Ketiga, al-nafs sebagai emosi dan hasrat (ghadab dan syahwat) yang merupakan inti dari manusia dan bagian terpenting dalam kajian tasawwuf. Kondisi al-nafs individu mengalami tingkatan secara berturut-turut dari tingkatan terendah hingga tingkatan tertinggi yaitu al-nafs ammarah bi al-su, al-nafs lawwamah, dan al-nafs al-mutmainnah. Derajat al-nafs ini bergantung kepada usaha individu untuk mengendalikan dan mengarahkan emosi dan hasrat. Semakin baik individu mengendalikan keduanya dan cenderung mengarahkan pendekatan diri kepada Allah Swt maka semakin tinggi derajat al-nafs tersebut sampai pada tingkat al-nafs al-mutmainnah.
Keempat, al-aql. Kajian yang memiliki relevansi dengan pembahasan ini terdapat dua makna yaitu pengetahuan tentang hakikat suatu permasalahan, dan kedua dalam makna latifah sepert makna dari ketiga terima sebelumnya.
Motivasi
Makna motivasi adalah alasan yang mendasari sebuah perbuatan yang dilakukan oleh seorang individu. Seseorang dikatakan memiliki motivasi tinggi dapat diartikan orang tersebut memiliki alasan yang sangat kuat untuk mencapai apa yang diinginkannya dengan mengerjakan pekerjaannya yang sekarang.
Dalam perspektif tasawwuf, motivasi ditunjukkan melalui mekanisme ghadab dan syahwat (emosi dan hasrat). Hal ini pula konsep yang digunakan oleh Al-Ghazali dengan term yang berbeda. Al-Ghazali menjelaskan motivasi melalui term junud al-qalb (tentara hati).[7]

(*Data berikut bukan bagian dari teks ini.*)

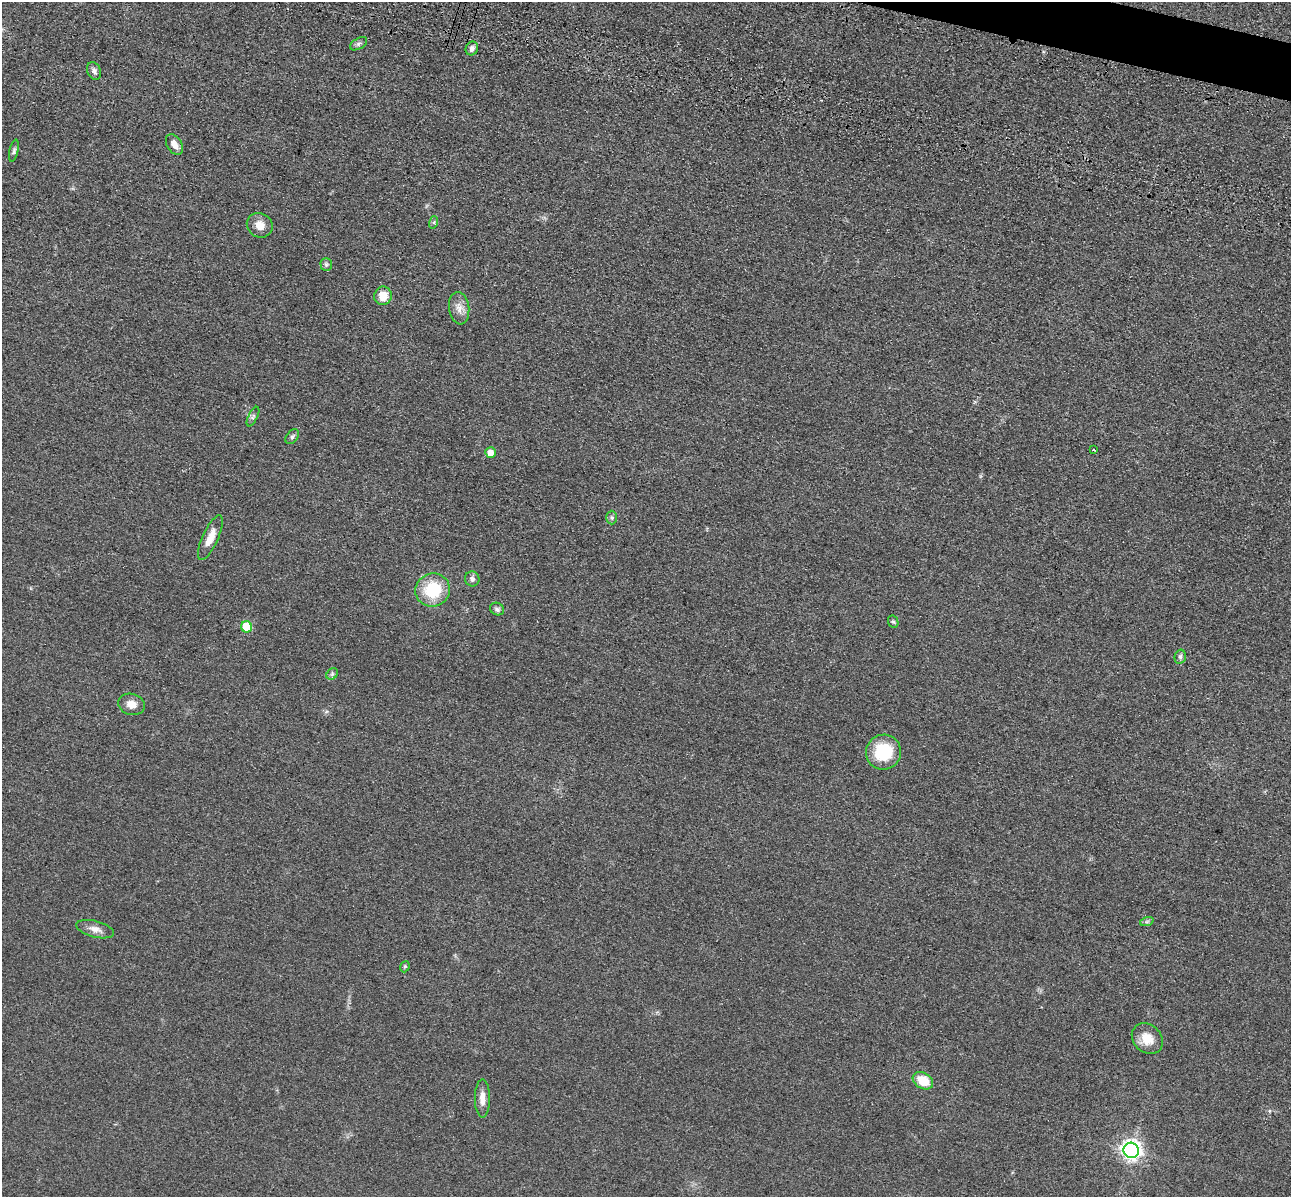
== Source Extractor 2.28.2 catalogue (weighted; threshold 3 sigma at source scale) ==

Ada 3 (tiga) fungsi dari junud al-qalb dalam konsep motivasi ini. Pertama, sebagai pembangkit dan pendorong sekaligus motif, kedua sebagai impuls, dan ketiga sebagai instrumen pengetahuan dan pencerapan (kognitif).[8] Kekuatan kognitif ini meliputi daya persepsi (al-hiss al-musytarak), imjainasi (khayal), daya pikiran, ingatan, dan hafalan.[9] Proses pencerapan tersebut keduanya bekerja seara sistematis dan saling berkaitan satu sama lain.
Al-Ghazali membagi dua macam junud al-qalb, yaitu junud al-qalb dalam makna fisik dan junud al-qalb dalam makna psikis. Sistem perilaku manusia dalam perspektif Al-Ghazali terjadi karena adanya hubungan antara hati, emosi, dan hasrat di mana hati merupakan pusat dari perilaku tersebut yang oleh Al-Ghazali disebut sebagai raja.[10]

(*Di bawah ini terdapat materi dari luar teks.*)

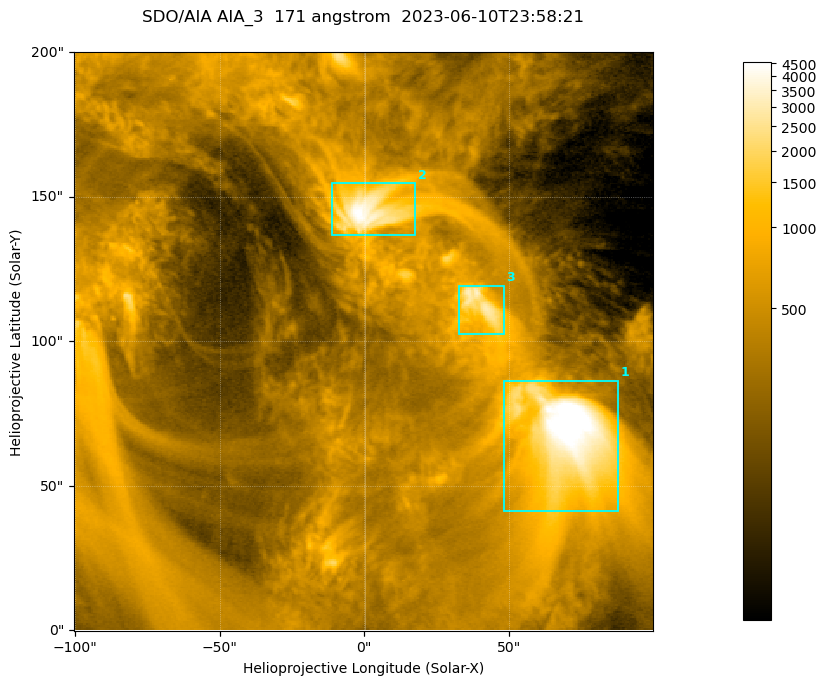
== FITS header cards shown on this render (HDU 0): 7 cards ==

Junud al-qalb dalam arti fisik berfungsi sebagai penggerak tubuh atas perintah hati. Panca indera seperti tangan, kaki, mata, telinga, dan lidah merupakan anggota junudl al-qalb yang bertugas melayani dan mengikuti perintah hati. Dalam pengertian fisik ini junud al-qalb berfungsi untuk memenuhi segala kebutuhan fisiologis dirinya sendiri seperti makan dan minum.

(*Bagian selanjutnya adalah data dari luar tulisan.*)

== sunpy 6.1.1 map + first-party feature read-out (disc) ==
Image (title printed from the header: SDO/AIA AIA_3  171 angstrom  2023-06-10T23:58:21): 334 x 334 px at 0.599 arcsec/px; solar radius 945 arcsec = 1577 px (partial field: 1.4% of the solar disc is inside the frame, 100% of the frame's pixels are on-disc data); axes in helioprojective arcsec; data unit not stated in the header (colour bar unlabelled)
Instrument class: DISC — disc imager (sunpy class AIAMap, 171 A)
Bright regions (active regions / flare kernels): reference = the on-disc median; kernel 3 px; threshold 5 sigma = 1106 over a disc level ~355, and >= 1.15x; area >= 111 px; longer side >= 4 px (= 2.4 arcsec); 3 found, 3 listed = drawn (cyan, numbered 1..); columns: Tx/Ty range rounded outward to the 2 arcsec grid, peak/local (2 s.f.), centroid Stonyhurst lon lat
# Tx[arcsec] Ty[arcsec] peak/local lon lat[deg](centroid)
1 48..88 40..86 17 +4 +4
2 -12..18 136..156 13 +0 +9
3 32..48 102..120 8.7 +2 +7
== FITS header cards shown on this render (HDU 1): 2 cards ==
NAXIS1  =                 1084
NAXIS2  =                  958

Selanjutnya, ghadab dan syahwat (emosi dan hasrat) merupakan bagian dari junud al-qalb dalam arti psikis. Ghadab (emosi) berfungsi sebagai impuls yang melawan atau menolak dari sesuatu (motif menjauh), sedangkan syahwat (hasrat) berfungsi sebagai impuls yang mendorong individu untuk melakukan sesuatu (motif mendekat). Motif mendekat merupakan penyebab munculnya motivasi yang terjadi karena dorongan instrinsik, dan motif menjauh menjadi penyebab timbulnya motvasi yang didasarkan oleh dorongan luar individu (ekstrinsik). Atas konsep tersebut Al-Ghazali menggunakan term al-sabab al-dakhili (motif instrinsik) dan al-sabab al-khariji (motif ekstrinsik).[11]
Teori motivasi di atas bukanlah teori motivasi yang sesungguhnya dimaksudkan Al-Ghazali pada manusia. Perilaku motivasional manusia sesungguhnya adalah sebuah perilaku yang didasarkan atas pengetahuan dan kehendak (iradat). Pengetahuan manusia melalui akalnya juga memiliki keinginan (dorongan), namun dorongan yang bersumber dari akal berbeda dengan dorongan yang bersumber dari hasrat (syahwat). Dorongan yang bersumber dari akal cenderung perilaku untuk mendapatkan kemaslahatan bagi dirinya.